Car certes il faut rechercher l’autonomie, mais collectivement, tout en tissant des liens. Ainsi, les cabanes qui nous intéressent ne sont pas des abris reclus, des replis sur soi, à l’image de Côme dans Le Baron perché d’Italo Calvino ou d’Henry David Thoreau dans son roman Walden, mais des gestes, gestes à faire ensemble, à réinventer en préservant aussi ce qui existe déjà comme les habitats traditionnels.
Les cabanes sont donc des lieux ouverts sur le monde. Elle sont “dans la nature et elle(s) en étend(ent) indéfiniment l’espace” nous dit Gilles A. Tiberghien dans De la nécessité des cabanes (Bayard, avril 2019). On y est à la fois protégé et à découvert, en lien plus étroit avec l’environnement. Leur construction aide à prendre conscience que l’on fait partie de la nature et que l’on évolue en symbiose avec elle. Se pose alors la question des traces que les Hommes - et leurs maisons- y laissent.

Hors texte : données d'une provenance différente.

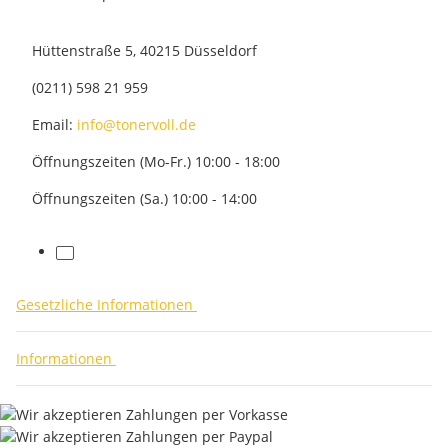
Hüttenstraße 5, 40215 Düsseldorf
(0211) 598 21 959
Email:
info@tonervoll.de
Öffnungszeiten (Mo-Fr.) 10:00 - 18:00
Öffnungszeiten (Sa.) 10:00 - 14:00
facebook
Gesetzliche Informationen
Informationen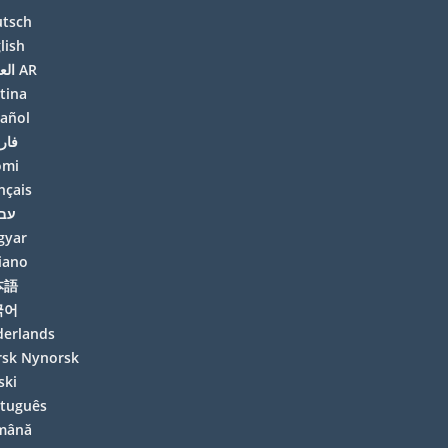
utsch
lish
العربية AR
tina
añol
فار
omi
nçais
עבר
gyar
liano
本語
국어
erlands
sk Nynorsk
ski
tuguês
mână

Selon Marielle Macé, auteure de Nos cabanes (Ed. Verdier, mars 2019): “construire des cabanes, c’est élargir la zone à défendre”. Ce qui est à défendre, c’est notre environnement, notre patrimoine, et nos liens avec les autres.

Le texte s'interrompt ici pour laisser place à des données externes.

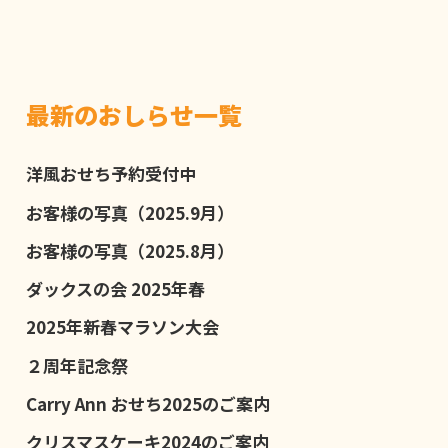
最新のおしらせ一覧
洋風おせち予約受付中
お客様の写真（2025.9月）
お客様の写真（2025.8月）
ダックスの会 2025年春
2025年新春マラソン大会
２周年記念祭
Carry Ann おせち2025のご案内
クリスマスケーキ2024のご案内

Car la cabane est le "geste" volontaire d’un retour vers une simplicité sans pour autant être précaire (à part les abris de fortune comme ceux des migrants, subissant une situation qu’ils n’ont pas choisie). Cette simplicité est paradoxale car elle implique un geste qui la dépasse : en effet, la cabane, avec son apparence modeste et fragile, est, paradoxalement, par sa puissance évocatrice, une « image de résistance » aux crises contemporaines. (Bernard Picon, Les Cabanes de l’entre-deux-monde, Ed. de Bergier, 2000)
On a en tête par exemple les cabanes installées par les Kanaks en guise de protestation aux accords de Matignon de 1988 dans Nouméa. "Ces espaces critiques que sont les cabanes, on les retrouve dans le contexte des luttes sociales qui agitent le monde aujourd’hui", relève Gilles A. Tiberghien.

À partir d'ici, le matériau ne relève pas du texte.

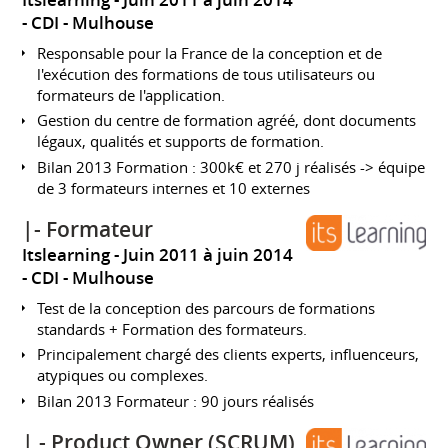
Itslearning
Juin 2011 à juin 2014
CDI
Mulhouse
Responsable pour la France de la conception et de
l'exécution des formations de tous utilisateurs ou
formateurs de l'application.
Gestion du centre de formation agréé, dont documents
légaux, qualités et supports de formation.
Bilan 2013 Formation : 300k€ et 270 j réalisés -> équipe
de 3 formateurs internes et 10 externes
|- Formateur
Itslearning
Juin 2011 à juin 2014
CDI
Mulhouse
Test de la conception des parcours de formations
standards + Formation des formateurs.
Principalement chargé des clients experts, influenceurs,
atypiques ou complexes.
Bilan 2013 Formateur : 90 jours réalisés
| - Product Owner (SCRUM)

Le fait de construire des cabanes sur les ZAD est une bonne illustration de la contestation de l’exploitation de la nature. Elles dérangent car elles montrent qu’autre chose est possible.
Les artistes contemporains se sont également réappropriés la cabane comme incarnation d’un idéal politique, dans des oeuvres ayant pour toile de fond l'urgence climatique, les catastrophes naturelles et les réfugiés qu’elles engendrent, et la crise du logement (que nous avons subie de plein fouet à Marseille en 2018 avec l’effondrement de trois immeubles Rue d’Aubagne). C’est le cas des oeuvres de Lucy Orta avec Refuge wear, proposant en 1998 des habits-tentes créés avec des SDF, ou alors Joachim Mogarra, créant des miniatures de favelas qu’il photographie (Les favelas à Rio, série “Images du Monde”, 1985).
Pour conclure, réfléchir à des cabanes éco-résilientes permet de mieux comprendre et réfléchir au monde vers lequel on tend.